START DATA SHOWN

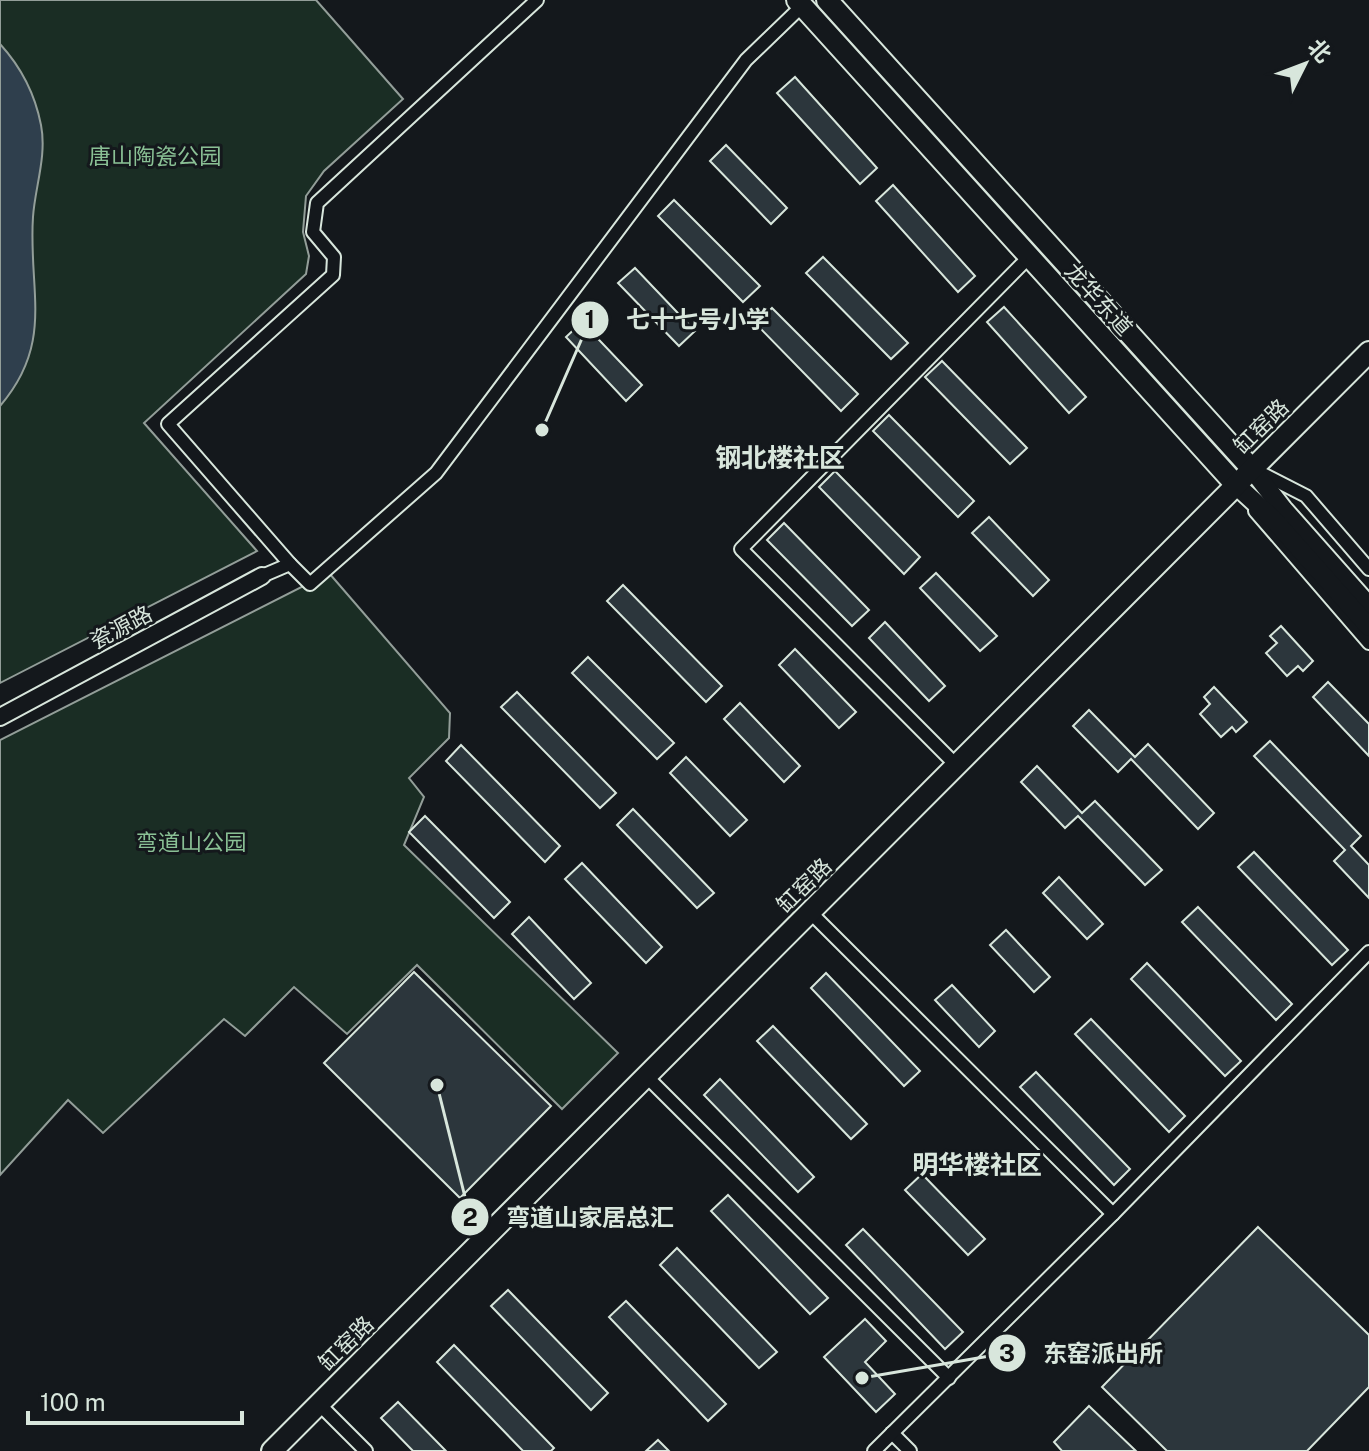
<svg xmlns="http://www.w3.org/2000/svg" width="1369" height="1451" font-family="'Public Sans','Noto Sans SC',sans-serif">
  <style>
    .green { fill: #1a2d24; stroke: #939e99; stroke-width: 2 }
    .water { fill: #2f3f4d; stroke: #939e99; stroke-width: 2 }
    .building { fill: #2c363c; stroke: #d8e6dc; stroke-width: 2 }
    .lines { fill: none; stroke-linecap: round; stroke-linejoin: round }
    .minor-casing { stroke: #d8e6dc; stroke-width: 16 }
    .tertiary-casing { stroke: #d8e6dc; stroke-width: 20 }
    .secondary-casing { stroke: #d8e6dc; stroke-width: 22 }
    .primary-casing { stroke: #d8e6dc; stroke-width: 24 }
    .minor { stroke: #14181c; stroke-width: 12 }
    .tertiary { stroke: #14181c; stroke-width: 16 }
    .secondary { stroke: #14181c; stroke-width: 18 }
    .primary { stroke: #14181c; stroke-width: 20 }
    .labels { text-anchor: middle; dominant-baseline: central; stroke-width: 6; stroke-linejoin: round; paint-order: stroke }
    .park-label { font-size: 22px; fill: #8ac095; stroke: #14181c }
    .street-label { font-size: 22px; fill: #d8e6dc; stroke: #14181c }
    .quarter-label { font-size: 26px; font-weight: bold; fill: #d8e6dc; stroke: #14181c }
    .leader { fill: none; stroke: #d8e6dc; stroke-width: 3 }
    .callout-dot { fill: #d8e6dc; stroke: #14181c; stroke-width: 3 }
    .mark-label { font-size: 24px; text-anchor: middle; font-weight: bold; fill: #111 }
    .callout-label { font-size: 24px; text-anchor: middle; font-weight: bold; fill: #d8e6dc; stroke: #14181c; stroke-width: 6; stroke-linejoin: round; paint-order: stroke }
  </style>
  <rect width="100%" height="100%" fill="#14181c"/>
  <g class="green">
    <polygon points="0,0 316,0 403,99 324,171 306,196 303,232 309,256 306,274 144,423 257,551 0,683"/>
    <polygon points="329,573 450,713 449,738 409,778 424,797 404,845 618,1053 562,1109 417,965 347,1034 294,987 245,1036 224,1019 103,1133 68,1100 0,1175 0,740"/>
  </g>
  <path class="water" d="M 0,44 C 21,67 35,94 41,125 C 47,156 35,187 33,217 C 28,290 55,342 0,406 Z"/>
  <g class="building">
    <polygon points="795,77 877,168 860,184 777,93"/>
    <polygon points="726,145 787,208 771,224 710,161"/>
    <polygon points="893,185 975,276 958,292 876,201"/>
    <polygon points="674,200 760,286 743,302 658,216"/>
    <polygon points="823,257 908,343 891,359 806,273"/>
    <polygon points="635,268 695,331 679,346 618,283"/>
    <polygon points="1004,307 1086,397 1069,413 987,322"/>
    <polygon points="772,308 858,394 841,411 756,324"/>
    <polygon points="582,322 642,385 626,401 566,337"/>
    <polygon points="942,361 1027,448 1010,464 925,377"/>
    <polygon points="889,415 974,501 958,517 873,431"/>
    <polygon points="835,471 920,557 904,574 819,487"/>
    <polygon points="989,517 1049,580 1033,596 972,533"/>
    <polygon points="784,523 869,610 852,626 767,540"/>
    <polygon points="936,573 997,636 980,651 920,588"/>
    <polygon points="623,585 722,686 706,702 607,601"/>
    <polygon points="885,622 945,686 929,701 869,638"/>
    <polygon points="1281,626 1313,661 1303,671 1298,666 1287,676 1266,653 1277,643 1270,636"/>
    <polygon points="795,649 856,712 839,728 779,665"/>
    <polygon points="588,657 674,743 657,759 572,673"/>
    <polygon points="1328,682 1369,724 1369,756 1313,697"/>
    <polygon points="1214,687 1247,722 1236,732 1232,727 1221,737 1200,714 1210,704 1204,697"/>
    <polygon points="517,692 616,793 600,808 501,707"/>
    <polygon points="740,703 800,766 784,782 724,719"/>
    <polygon points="1089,710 1135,757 1148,744 1214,813 1198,829 1131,759 1118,772 1073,726"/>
    <polygon points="1270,741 1361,836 1351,846 1369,865 1369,898 1334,861 1345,850 1254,756"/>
    <polygon points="461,745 560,846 545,862 446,761"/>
    <polygon points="686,757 747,820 730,836 670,773"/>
    <polygon points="1037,766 1082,813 1095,801 1162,870 1145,885 1078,816 1065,828 1021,782"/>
    <polygon points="633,809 714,893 697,908 617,825"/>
    <polygon points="425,816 510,902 494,918 409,832"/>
    <polygon points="1254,852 1348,950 1332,965 1238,867"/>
    <polygon points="582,863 662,947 646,963 565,879"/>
    <polygon points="1059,877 1103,924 1087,939 1043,893"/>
    <polygon points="1198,907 1292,1004 1276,1020 1182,922"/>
    <polygon points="529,917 591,983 574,999 512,934"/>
    <polygon points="1006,930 1050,977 1034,992 990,945"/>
    <polygon points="1147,963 1241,1061 1225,1076 1131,979"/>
    <polygon points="414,972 551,1106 460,1198 324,1063"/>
    <polygon points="826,973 920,1071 904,1086 811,988"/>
    <polygon points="952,985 995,1031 979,1047 935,1000"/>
    <polygon points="1091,1019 1185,1116 1169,1132 1075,1034"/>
    <polygon points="773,1026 867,1124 851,1139 757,1041"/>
    <polygon points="1036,1072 1130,1169 1114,1185 1020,1087"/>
    <polygon points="720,1079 814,1177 798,1192 704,1095"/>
    <polygon points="922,1174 985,1239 968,1255 905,1190"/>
    <polygon points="728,1195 828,1298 810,1314 711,1211"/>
    <polygon points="1258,1227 1369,1335 1369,1387 1307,1451 1167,1451 1102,1387"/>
    <polygon points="863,1229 963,1332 945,1349 846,1245"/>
    <polygon points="677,1248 777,1352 759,1368 660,1265"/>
    <polygon points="508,1290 608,1393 591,1410 491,1306"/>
    <polygon points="626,1301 726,1404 708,1421 609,1317"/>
    <polygon points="865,1319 886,1341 865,1362 895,1394 876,1412 824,1357"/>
    <polygon points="454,1345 554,1448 551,1451 523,1451 437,1362"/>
    <polygon points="398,1402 446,1451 413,1451 381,1418"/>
    <polygon points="1089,1406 1136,1451 1062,1451 1054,1442"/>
    <polygon points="658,1440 669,1451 646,1451"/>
  </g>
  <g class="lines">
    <defs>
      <g id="minor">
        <polyline points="1259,472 1306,496 1369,569"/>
        <polyline points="1255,511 1369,643"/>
        <polyline points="290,564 310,584 436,473 746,60 802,6"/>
        <polyline points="262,576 290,564 168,424 333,275 334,257 313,232 317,203 537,0"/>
        <polyline points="957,766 741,549 1029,257"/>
        <polyline points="811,913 1113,1214"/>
        <polyline points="647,1077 949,1378"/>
        <polyline points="319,1404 366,1451"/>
        <polyline points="892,1433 910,1451"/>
        <polyline points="874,1451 1113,1214 1369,952"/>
      </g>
      <polyline id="tertiary" points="0,717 262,576"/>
      <g id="secondary">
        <polyline points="1252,469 1283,509 1369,606"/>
        <polyline points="1236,485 1273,519 1369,627"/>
      </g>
      <g id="primary">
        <polyline points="797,0 1236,485"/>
        <polyline points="827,0 1252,469"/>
        <polyline points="272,1451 1369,352"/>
      </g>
    </defs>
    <use href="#minor" class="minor-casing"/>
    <use href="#tertiary" class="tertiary-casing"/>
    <use href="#secondary" class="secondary-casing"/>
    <use href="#primary" class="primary-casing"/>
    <use href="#minor" class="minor"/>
    <use href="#tertiary" class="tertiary"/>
    <use href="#secondary" class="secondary"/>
    <use href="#primary" class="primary"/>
  </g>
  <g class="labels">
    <g class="park-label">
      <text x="155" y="156">唐山陶瓷公园</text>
      <text x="191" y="842">弯道山公园</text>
    </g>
    <g class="street-label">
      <text transform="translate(1099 299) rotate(48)">龙华东道</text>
      <text transform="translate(1261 426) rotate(-45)">缸窑路</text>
      <text transform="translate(121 627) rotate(-28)">瓷源路</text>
      <text transform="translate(804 885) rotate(-45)">缸窑路</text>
      <text transform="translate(346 1343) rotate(-45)">缸窑路</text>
    </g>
    <g class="quarter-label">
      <text x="780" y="457">钢北楼社区</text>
      <text x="977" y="1164">明华楼社区</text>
    </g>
  </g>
  <path class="leader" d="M542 430L590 320M437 1085L470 1217M862 1378L1007 1353"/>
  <g class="callout-dot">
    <circle cx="542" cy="430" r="8"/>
    <circle cx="437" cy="1085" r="8"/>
    <circle cx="862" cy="1378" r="8"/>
    <circle cx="590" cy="320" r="20"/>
    <circle cx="470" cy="1217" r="20"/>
    <circle cx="1007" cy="1353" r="20"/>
  </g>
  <g class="mark-label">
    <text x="590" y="328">1</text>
    <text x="470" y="1226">2</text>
    <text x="1007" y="1362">3</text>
  </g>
  <g class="callout-label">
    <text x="698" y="328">七十七号小学</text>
    <text x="590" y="1226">弯道山家居总汇</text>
    <text x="1103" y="1362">东窑派出所</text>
  </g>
  <g transform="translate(1305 64) rotate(48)" stroke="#14181c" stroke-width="6" paint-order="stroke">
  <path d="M0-6L14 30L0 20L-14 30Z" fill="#d8e6dc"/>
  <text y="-12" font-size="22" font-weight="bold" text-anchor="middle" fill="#d8e6dc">北</text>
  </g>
  <path d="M28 1411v12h214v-12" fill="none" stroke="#d8e6dc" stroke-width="4"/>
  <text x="40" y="1411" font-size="24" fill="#d8e6dc" stroke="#14181c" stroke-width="6" paint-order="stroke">100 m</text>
</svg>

END DATA SHOWN

YOUR ASSIGNMENT: Some lines of the data above may hold the word "height"; state how many do, and give only that number.

RESULT OF THIS TASK: 2